▶ [What is expected]: Look through the records below, and copy out every line that holds the string "class".
□ □ □
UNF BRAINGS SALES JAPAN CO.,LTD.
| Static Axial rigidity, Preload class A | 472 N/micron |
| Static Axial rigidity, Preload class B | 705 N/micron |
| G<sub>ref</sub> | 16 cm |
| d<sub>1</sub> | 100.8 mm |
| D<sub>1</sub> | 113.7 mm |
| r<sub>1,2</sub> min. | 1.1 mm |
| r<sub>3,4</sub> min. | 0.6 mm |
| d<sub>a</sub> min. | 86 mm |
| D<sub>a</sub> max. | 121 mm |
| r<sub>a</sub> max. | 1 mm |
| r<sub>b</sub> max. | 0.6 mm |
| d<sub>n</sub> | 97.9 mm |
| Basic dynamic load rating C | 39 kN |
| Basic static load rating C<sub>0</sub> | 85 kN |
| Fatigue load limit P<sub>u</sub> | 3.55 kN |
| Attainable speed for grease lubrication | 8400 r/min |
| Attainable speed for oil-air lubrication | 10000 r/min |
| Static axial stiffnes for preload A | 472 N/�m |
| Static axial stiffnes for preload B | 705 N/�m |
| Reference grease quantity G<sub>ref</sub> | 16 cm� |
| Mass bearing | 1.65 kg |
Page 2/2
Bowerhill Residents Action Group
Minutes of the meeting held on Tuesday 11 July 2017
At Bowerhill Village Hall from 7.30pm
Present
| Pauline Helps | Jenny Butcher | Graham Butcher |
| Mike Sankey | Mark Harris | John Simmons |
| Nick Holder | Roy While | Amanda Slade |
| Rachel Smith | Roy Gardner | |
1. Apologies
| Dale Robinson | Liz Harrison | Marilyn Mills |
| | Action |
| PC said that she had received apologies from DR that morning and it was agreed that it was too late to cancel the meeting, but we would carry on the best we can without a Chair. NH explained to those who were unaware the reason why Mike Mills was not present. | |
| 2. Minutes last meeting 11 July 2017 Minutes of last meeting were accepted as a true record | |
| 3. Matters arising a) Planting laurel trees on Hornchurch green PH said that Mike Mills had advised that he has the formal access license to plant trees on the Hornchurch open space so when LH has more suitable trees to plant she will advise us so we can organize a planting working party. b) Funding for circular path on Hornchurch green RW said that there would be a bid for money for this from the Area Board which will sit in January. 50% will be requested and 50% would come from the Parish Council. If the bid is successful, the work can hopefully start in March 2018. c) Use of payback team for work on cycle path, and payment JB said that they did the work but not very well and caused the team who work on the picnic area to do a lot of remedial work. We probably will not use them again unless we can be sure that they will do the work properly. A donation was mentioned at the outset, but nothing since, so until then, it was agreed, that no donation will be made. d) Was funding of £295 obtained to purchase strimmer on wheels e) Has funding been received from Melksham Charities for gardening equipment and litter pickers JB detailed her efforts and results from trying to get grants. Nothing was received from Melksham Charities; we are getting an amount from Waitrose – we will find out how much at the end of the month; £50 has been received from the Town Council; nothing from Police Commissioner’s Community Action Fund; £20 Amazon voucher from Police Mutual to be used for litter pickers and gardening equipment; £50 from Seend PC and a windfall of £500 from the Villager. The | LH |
□ □ □
▶ [Written answer]:
| Static Axial rigidity, Preload class A | 472 N/micron |
| Static Axial rigidity, Preload class B | 705 N/micron |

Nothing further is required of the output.